"Without this distinction, the financial centre would shrink by up to half of its current size," Ivan Pictet, a private banker who heads bank association Geneva Financial Centre, said in an interview with Swiss newspaper Le Temps newspaper.
"Rather than making up about 12 per cent of gross domestic product, the financial sector would make up just about 6 or 7 per cent," he added in response to a question on the consequences for Switzerland's financial hub if no difference were made between tax fraud and tax evasion.
The distinction accorded by the Swiss to tax evasion and tax fraud lies at the heart of tussles with several foreign authorities.
Here, tax evasion is not a crime, but tax fraud – which involves the forgery of documents, is.

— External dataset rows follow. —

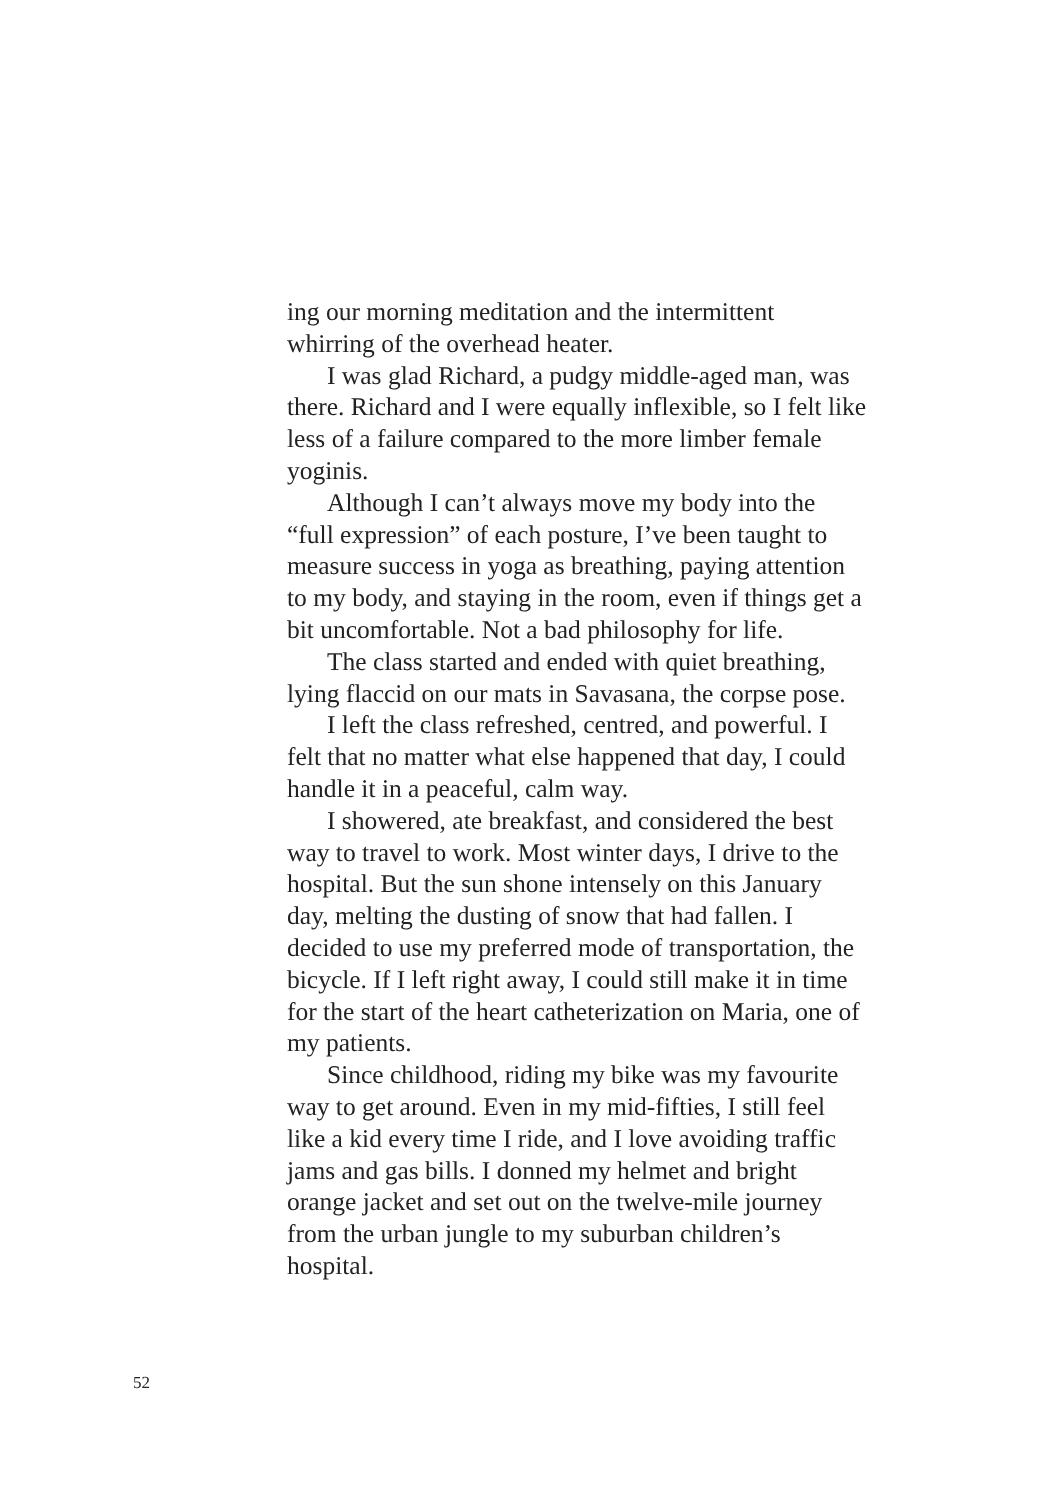ing our morning meditation and the intermittent whirring of the overhead heater.
I was glad Richard, a pudgy middle-aged man, was there. Richard and I were equally inflexible, so I felt like less of a failure compared to the more limber female yoginis.
Although I can’t always move my body into the “full expression” of each posture, I’ve been taught to measure success in yoga as breathing, paying attention to my body, and staying in the room, even if things get a bit uncomfortable. Not a bad philosophy for life.
The class started and ended with quiet breathing, lying flaccid on our mats in Savasana, the corpse pose.
I left the class refreshed, centred, and powerful. I felt that no matter what else happened that day, I could handle it in a peaceful, calm way.
I showered, ate breakfast, and considered the best way to travel to work. Most winter days, I drive to the hospital. But the sun shone intensely on this January day, melting the dusting of snow that had fallen. I decided to use my preferred mode of transportation, the bicycle. If I left right away, I could still make it in time for the start of the heart catheterization on Maria, one of my patients.
Since childhood, riding my bike was my favourite way to get around. Even in my mid-fifties, I still feel like a kid every time I ride, and I love avoiding traffic jams and gas bills. I donned my helmet and bright orange jacket and set out on the twelve-mile journey from the urban jungle to my suburban children’s hospital.
52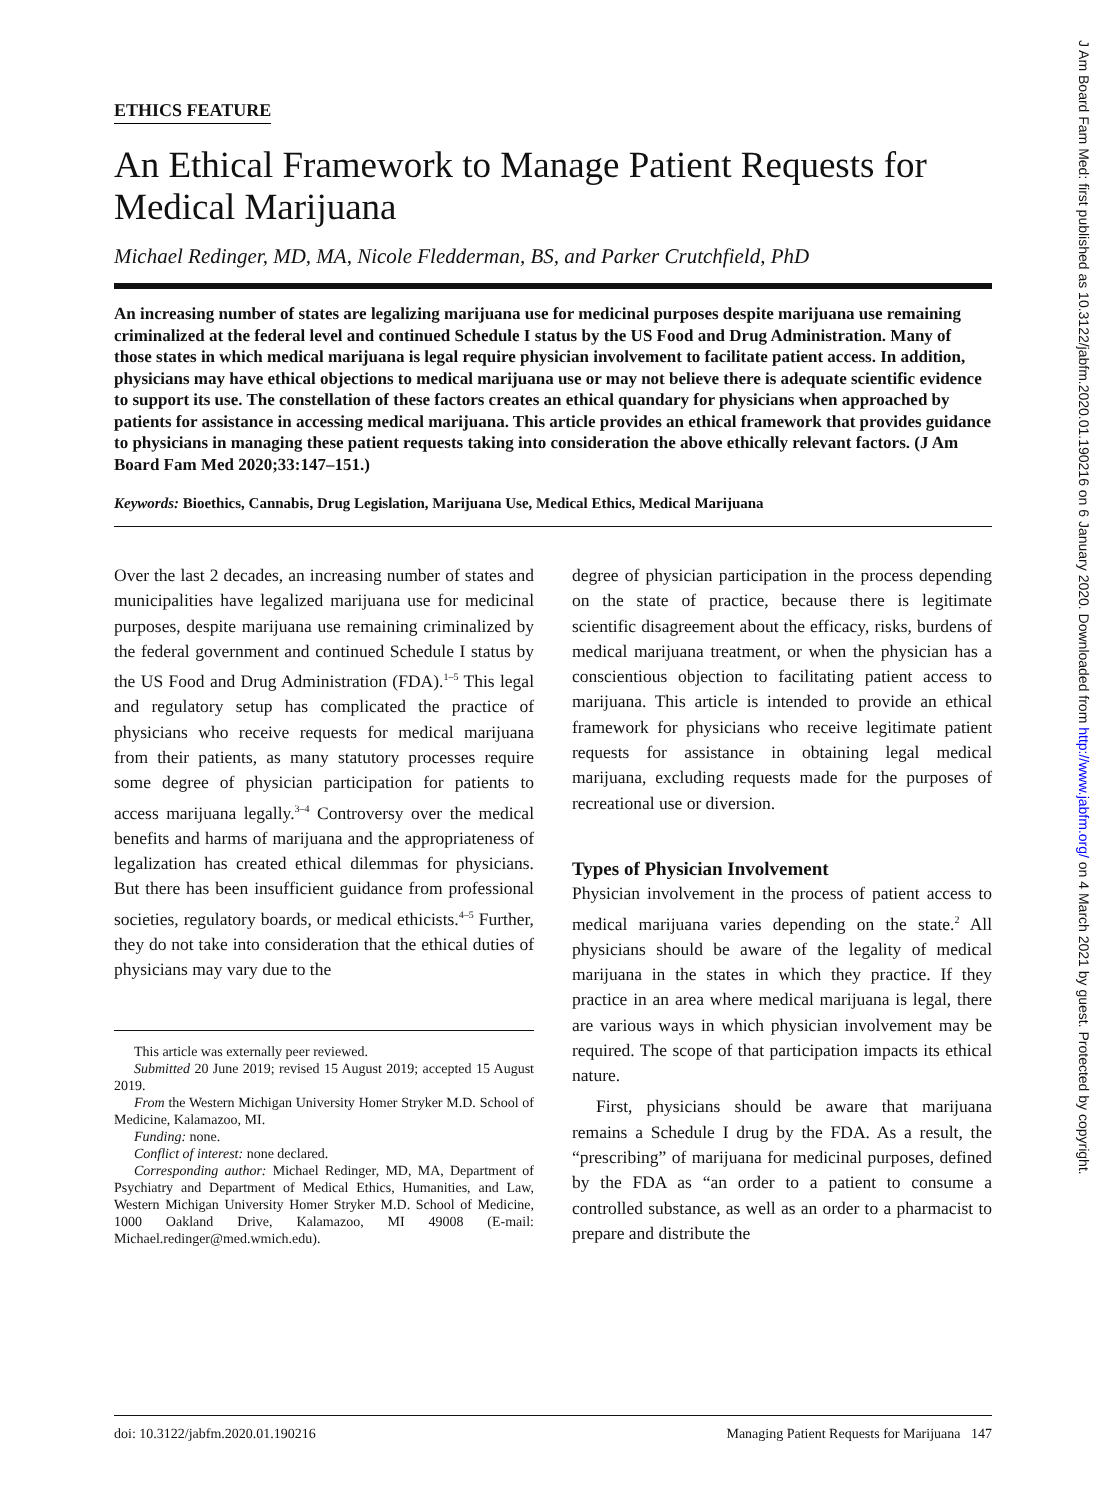ETHICS FEATURE
An Ethical Framework to Manage Patient Requests for Medical Marijuana
Michael Redinger, MD, MA, Nicole Fledderman, BS, and Parker Crutchfield, PhD
An increasing number of states are legalizing marijuana use for medicinal purposes despite marijuana use remaining criminalized at the federal level and continued Schedule I status by the US Food and Drug Administration. Many of those states in which medical marijuana is legal require physician involvement to facilitate patient access. In addition, physicians may have ethical objections to medical marijuana use or may not believe there is adequate scientific evidence to support its use. The constellation of these factors creates an ethical quandary for physicians when approached by patients for assistance in accessing medical marijuana. This article provides an ethical framework that provides guidance to physicians in managing these patient requests taking into consideration the above ethically relevant factors. (J Am Board Fam Med 2020;33:147–151.)
Keywords: Bioethics, Cannabis, Drug Legislation, Marijuana Use, Medical Ethics, Medical Marijuana
Over the last 2 decades, an increasing number of states and municipalities have legalized marijuana use for medicinal purposes, despite marijuana use remaining criminalized by the federal government and continued Schedule I status by the US Food and Drug Administration (FDA).<sup>1–5</sup> This legal and regulatory setup has complicated the practice of physicians who receive requests for medical marijuana from their patients, as many statutory processes require some degree of physician participation for patients to access marijuana legally.<sup>3–4</sup> Controversy over the medical benefits and harms of marijuana and the appropriateness of legalization has created ethical dilemmas for physicians. But there has been insufficient guidance from professional societies, regulatory boards, or medical ethicists.<sup>4–5</sup> Further, they do not take into consideration that the ethical duties of physicians may vary due to the
This article was externally peer reviewed.
Submitted 20 June 2019; revised 15 August 2019; accepted 15 August 2019.
From the Western Michigan University Homer Stryker M.D. School of Medicine, Kalamazoo, MI.
Funding: none.
Conflict of interest: none declared.
Corresponding author: Michael Redinger, MD, MA, Department of Psychiatry and Department of Medical Ethics, Humanities, and Law, Western Michigan University Homer Stryker M.D. School of Medicine, 1000 Oakland Drive, Kalamazoo, MI 49008 (E-mail: Michael.redinger@med.wmich.edu).
degree of physician participation in the process depending on the state of practice, because there is legitimate scientific disagreement about the efficacy, risks, burdens of medical marijuana treatment, or when the physician has a conscientious objection to facilitating patient access to marijuana. This article is intended to provide an ethical framework for physicians who receive legitimate patient requests for assistance in obtaining legal medical marijuana, excluding requests made for the purposes of recreational use or diversion.
Types of Physician Involvement
Physician involvement in the process of patient access to medical marijuana varies depending on the state.<sup>2</sup> All physicians should be aware of the legality of medical marijuana in the states in which they practice. If they practice in an area where medical marijuana is legal, there are various ways in which physician involvement may be required. The scope of that participation impacts its ethical nature.
First, physicians should be aware that marijuana remains a Schedule I drug by the FDA. As a result, the “prescribing” of marijuana for medicinal purposes, defined by the FDA as “an order to a patient to consume a controlled substance, as well as an order to a pharmacist to prepare and distribute the
doi: 10.3122/jabfm.2020.01.190216 Managing Patient Requests for Marijuana 147
J Am Board Fam Med: first published as 10.3122/jabfm.2020.01.190216 on 6 January 2020. Downloaded from http://www.jabfm.org/ on 4 March 2021 by guest. Protected by copyright.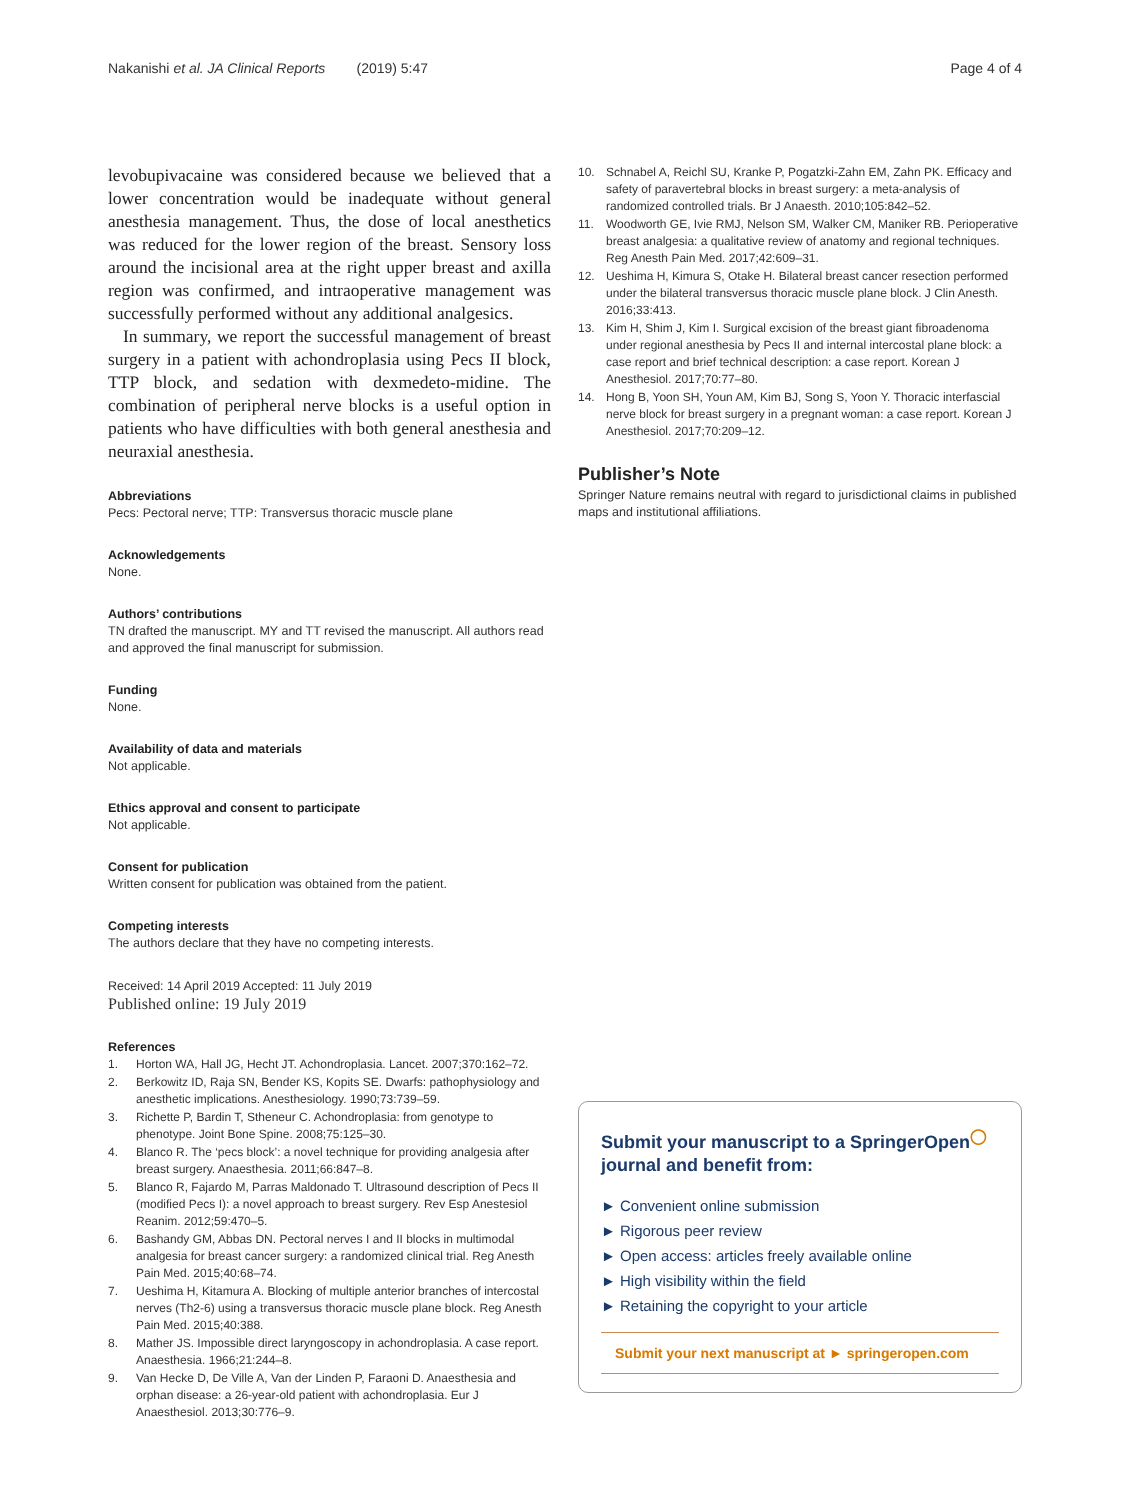Nakanishi et al. JA Clinical Reports (2019) 5:47
Page 4 of 4
levobupivacaine was considered because we believed that a lower concentration would be inadequate without general anesthesia management. Thus, the dose of local anesthetics was reduced for the lower region of the breast. Sensory loss around the incisional area at the right upper breast and axilla region was confirmed, and intraoperative management was successfully performed without any additional analgesics.
In summary, we report the successful management of breast surgery in a patient with achondroplasia using Pecs II block, TTP block, and sedation with dexmedeto-midine. The combination of peripheral nerve blocks is a useful option in patients who have difficulties with both general anesthesia and neuraxial anesthesia.
Abbreviations
Pecs: Pectoral nerve; TTP: Transversus thoracic muscle plane
Acknowledgements
None.
Authors’ contributions
TN drafted the manuscript. MY and TT revised the manuscript. All authors read and approved the final manuscript for submission.
Funding
None.
Availability of data and materials
Not applicable.
Ethics approval and consent to participate
Not applicable.
Consent for publication
Written consent for publication was obtained from the patient.
Competing interests
The authors declare that they have no competing interests.
Received: 14 April 2019 Accepted: 11 July 2019
Published online: 19 July 2019
References
1. Horton WA, Hall JG, Hecht JT. Achondroplasia. Lancet. 2007;370:162–72.
2. Berkowitz ID, Raja SN, Bender KS, Kopits SE. Dwarfs: pathophysiology and anesthetic implications. Anesthesiology. 1990;73:739–59.
3. Richette P, Bardin T, Stheneur C. Achondroplasia: from genotype to phenotype. Joint Bone Spine. 2008;75:125–30.
4. Blanco R. The ‘pecs block’: a novel technique for providing analgesia after breast surgery. Anaesthesia. 2011;66:847–8.
5. Blanco R, Fajardo M, Parras Maldonado T. Ultrasound description of Pecs II (modified Pecs I): a novel approach to breast surgery. Rev Esp Anestesiol Reanim. 2012;59:470–5.
6. Bashandy GM, Abbas DN. Pectoral nerves I and II blocks in multimodal analgesia for breast cancer surgery: a randomized clinical trial. Reg Anesth Pain Med. 2015;40:68–74.
7. Ueshima H, Kitamura A. Blocking of multiple anterior branches of intercostal nerves (Th2-6) using a transversus thoracic muscle plane block. Reg Anesth Pain Med. 2015;40:388.
8. Mather JS. Impossible direct laryngoscopy in achondroplasia. A case report. Anaesthesia. 1966;21:244–8.
9. Van Hecke D, De Ville A, Van der Linden P, Faraoni D. Anaesthesia and orphan disease: a 26-year-old patient with achondroplasia. Eur J Anaesthesiol. 2013;30:776–9.
10. Schnabel A, Reichl SU, Kranke P, Pogatzki-Zahn EM, Zahn PK. Efficacy and safety of paravertebral blocks in breast surgery: a meta-analysis of randomized controlled trials. Br J Anaesth. 2010;105:842–52.
11. Woodworth GE, Ivie RMJ, Nelson SM, Walker CM, Maniker RB. Perioperative breast analgesia: a qualitative review of anatomy and regional techniques. Reg Anesth Pain Med. 2017;42:609–31.
12. Ueshima H, Kimura S, Otake H. Bilateral breast cancer resection performed under the bilateral transversus thoracic muscle plane block. J Clin Anesth. 2016;33:413.
13. Kim H, Shim J, Kim I. Surgical excision of the breast giant fibroadenoma under regional anesthesia by Pecs II and internal intercostal plane block: a case report and brief technical description: a case report. Korean J Anesthesiol. 2017;70:77–80.
14. Hong B, Yoon SH, Youn AM, Kim BJ, Song S, Yoon Y. Thoracic interfascial nerve block for breast surgery in a pregnant woman: a case report. Korean J Anesthesiol. 2017;70:209–12.
Publisher’s Note
Springer Nature remains neutral with regard to jurisdictional claims in published maps and institutional affiliations.
Submit your manuscript to a SpringerOpen<sup>◯</sup> journal and benefit from:
► Convenient online submission
► Rigorous peer review
► Open access: articles freely available online
► High visibility within the field
► Retaining the copyright to your article
Submit your next manuscript at ► springeropen.com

Swiss banking secrecy law prohibits banks in Switzerland from revealing any information to authorities or any third parties about their clients, except in cases involving recognised criminal investigations.
Therefore, banks would not transmit details in cases of evasion but only in instances of fraud.
The treatment has led some foreign critics to charge that Switzerland's distinction and banking secrecy laws promote tax evasion.
The pressure stepped up dramatically last week after Switzerland's biggest bank, UBS, provided data on 250 to 300 clients to the US government. It also admitted to aiding tax fraud in the United States and paid $780 million (Dh2.9 billion) to settle the charges.
A day later, the US government filed a lawsuit to try to force UBS to disclose the identities of 52,000 US customers who allegedly evaded taxes, sparking debate in Switzerland about the "end" of banking secrecy.
On Sunday, international pressure mounted, as European leaders preparing for the meeting of the Group of 20 nations in April called for a list of "uncooperative jurisdictions" to be drawn up, with sanctions to be imposed.
Pictet said that the G20 posed a "real threat."
He rejected the suggestion that Switzerland's financial centre thrives on tax evasion, saying that it is "not the role of a banker to assure that his client is paying his taxes."
"That would require a police investigation before determining if the client could be accepted or not," he said.